Here’s a little story about our one-armed wonder, our Kichana wrap.

The first question people usually ask when they’re introduced to our Kichana wrap is how do you wear it? The beauty of this piece is that it’s so versatile there seem to be endless ways to wear it and this was a very intentional part of creating this garment.

A little background on this unique wrap, Kichana means ‘comb’ in Swahili, our first Kichana wrap was made as part of our Swahili collection. We were inspired by the way women wrap themselves in fabric, which is very much particular to East-African culture. We wanted to find a contemporary and comfortable way to re-create this, hence the armhole that keeps the wrap in place but allows motion and flexibility.

In Swahili culture, the prints and symbols used in the textiles always have a meaning and traditionally these were meant as celebratory symbols. With this in mind, we chose a comb as our symbol because we felt it was close to our values of celebrating the African woman and natural beauty and of course, natural hair.  The design of this wrap then evolved, and the other versions of this wrap (Black Kichana and Navy Kichana) took their inspiration from traditional African textiles, our black and navy kichana wraps are contemporary re-interpretations of the Mali Mud cloth and traditional Indigo cloth.

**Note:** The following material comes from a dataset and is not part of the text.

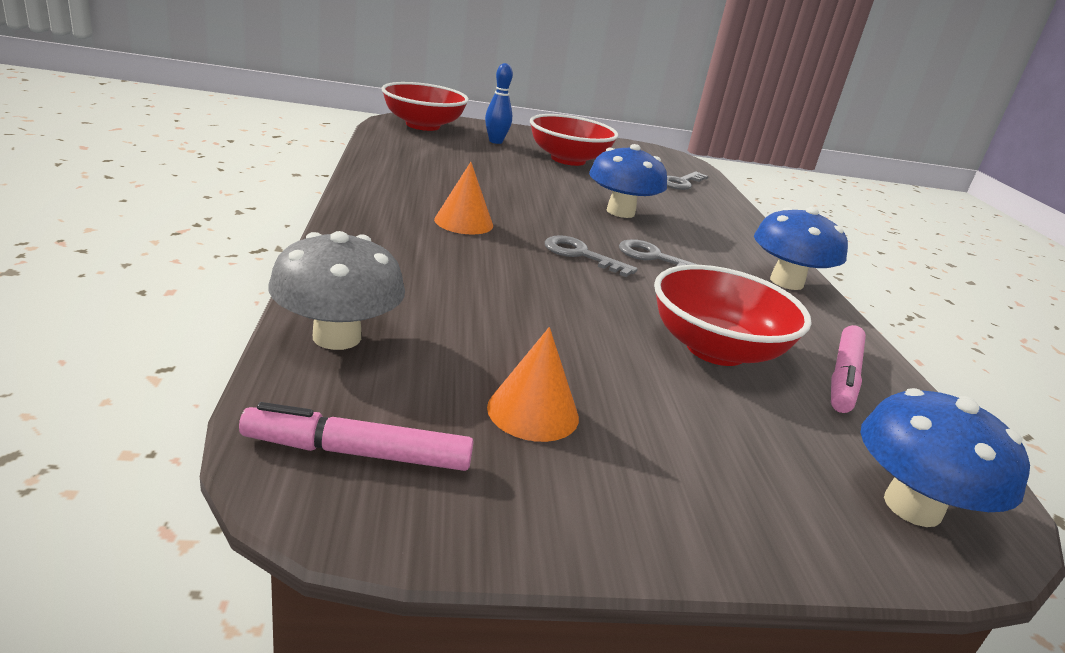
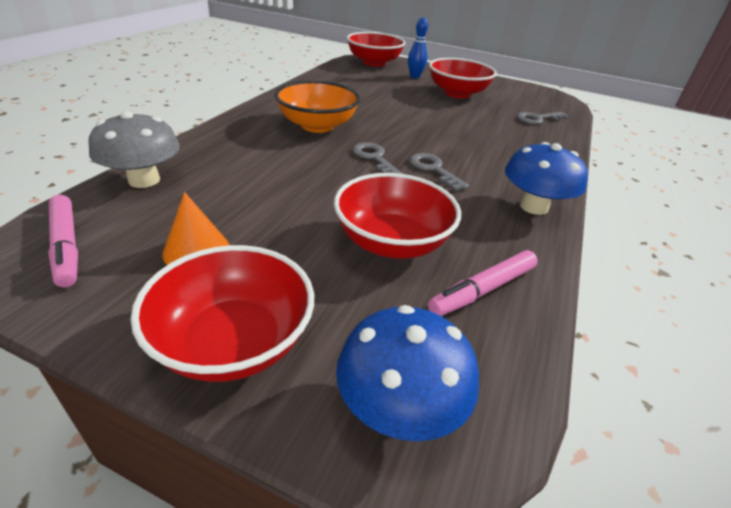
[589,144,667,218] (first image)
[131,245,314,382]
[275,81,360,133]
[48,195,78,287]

We work with Umbala knits, a knitwear producer based in Worcester. Annie, who we lovingly refer to as crazy Annie, has been working with us on all our knitwear designs. The wraps are made from 100% cotton yarn, the yarn is sourced from a cotton spinning mill in Pietermaritzburg and it is then dyed in Worcester by one of the only cotton dyers in the Western Cape.


A reactive dye process is used, this is quite an elaborate process as you have to be careful with the colors so they don’t bleed. This process is effluent friendly so they make sure not to pollute the water afterwards with the dyes.

The wraps are then knitted on electronic knitting machines, which takes about 45 mins per wrap. They then link the wrap off at the top and wash it, knit it slacker, wash it again, the fabric shrinks 20% in length and then it doesn’t shrink again. They then cut armhole, edge it, label the item, lock stitch it and voila! A Kichana wrap is made.